▶ [Task to carry out] What is needed is each line of the data below that holds the string "center".

▶ [Available data]
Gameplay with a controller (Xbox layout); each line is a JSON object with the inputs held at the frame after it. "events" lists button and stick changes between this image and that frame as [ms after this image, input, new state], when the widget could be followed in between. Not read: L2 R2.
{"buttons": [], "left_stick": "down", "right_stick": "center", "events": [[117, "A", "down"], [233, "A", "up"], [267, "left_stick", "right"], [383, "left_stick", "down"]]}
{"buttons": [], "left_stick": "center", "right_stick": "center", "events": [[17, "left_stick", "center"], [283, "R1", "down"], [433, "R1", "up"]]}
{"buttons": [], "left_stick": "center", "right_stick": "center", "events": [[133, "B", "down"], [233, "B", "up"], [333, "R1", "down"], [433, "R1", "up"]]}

▶ [Solution for this problem]
{"buttons": [], "left_stick": "down", "right_stick": "center", "events": [[117, "A", "down"], [233, "A", "up"], [267, "left_stick", "right"], [383, "left_stick", "down"]]}
{"buttons": [], "left_stick": "center", "right_stick": "center", "events": [[17, "left_stick", "center"], [283, "R1", "down"], [433, "R1", "up"]]}
{"buttons": [], "left_stick": "center", "right_stick": "center", "events": [[133, "B", "down"], [233, "B", "up"], [333, "R1", "down"], [433, "R1", "up"]]}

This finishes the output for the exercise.